New Reserve Model to Shield Crypto Users from Unauthorized Losses
Japan's Financial Services Agency (FSA) will introduce mandatory liability reserves for cryptocurrency exchanges. This measure is designed to protect users by enabling fast compensation when digital assets are lost due to unauthorized access or internal system failures. The initiative comes as regulators are preparing new rules in response to rising security concerns and recent domestic breaches.
A working group of the Financial System Council is in the process of finalizing a report on virtual currency regulations, which includes the proposed reserve mandate. The FSA has received the group's findings and intends to take action promptly.
The FSA accelerated its timeline for these measures following reports of internal system issues at Japan Digital Design Inc. This company subsequently sought support from external security firms, such as Mitsui Knowledge Industry Co.
The FSA stated that this decision was also influenced by hacking incidents at overseas exchanges. A significant breach in Japan during 2024 further amplified these concerns. An incident at a third-party provider resulted in one of the country's largest platforms losing hundreds of millions of dollars, raising questions about the security of outsourced systems and operational risks.
Major Regulatory Reform with New Liability Rules
The introduction of liability reserve rules represents a significant transformation in digital asset regulation in Japan over the past two years. Under this regulation, exchanges will be required to maintain a distinct fund to protect customers from losses incurred through unauthorized withdrawals. This reserve will allow customers to recover their funds quickly, without operational delays, and prevents them from bearing the costs of hacks or fraudulent transfers.
Recent domestic breaches have added a sense of urgency to these regulatory efforts. DMM Bitcoin experienced an attack in 2024 when a hacker gained access through its software provider, Ginco, which managed a portion of its trading operations. This incident led to losses of approximately $312 million and intensified calls for enhanced protective measures.
The Financial Services Agency is also planning to implement regulations for third-party crypto custodians and trading partners. Consequently, these companies will be required to register with the regulators before they can operate within the local exchange market. This scheme is anticipated to be presented during the 2026 regular Diet session.
This regulatory shift could have a notable impact on the cryptocurrency sector, as policymakers are considering classifying digital assets as financial products. If this change is adopted, it would result in the application of a uniform 20% capital gains tax, aligning with the rates for stocks and bonds.

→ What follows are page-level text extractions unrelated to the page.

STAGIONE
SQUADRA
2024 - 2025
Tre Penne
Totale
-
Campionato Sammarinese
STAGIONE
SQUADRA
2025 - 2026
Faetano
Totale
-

Japan Advances Stablecoin and Investment Reforms
Japan is also making progress on its stablecoin regulations. Regulators have approved a joint yen-stablecoin project involving three major banks. This initiative underscores the government's long-term perspective, viewing fiat-pegged stablecoins as integral to the national financial system.
Local financial institutions are already preparing to launch new products. According to a Nikkei report from Monday, six of Japan's largest wealth managers, including Mitsubishi UFJ Asset Management and Daiwa Asset Management, are preparing the country's first crypto investment trusts. These developments bring to the forefront a key question for the sector: will enhanced protections encourage wider adoption among more cautious investors?
Asset managers anticipate that regulatory clarity will facilitate the introduction of new investment vehicles. They are actively exploring tools that could potentially expand trading activity and foster greater competition within the domestic market.
The mandate for liability reserves signifies Japan's continued commitment to developing a secure regulatory structure that fosters investor confidence. The overarching aim of this framework is to establish comprehensive oversight across banking, securities, and emerging digital assets, while simultaneously preserving market stability.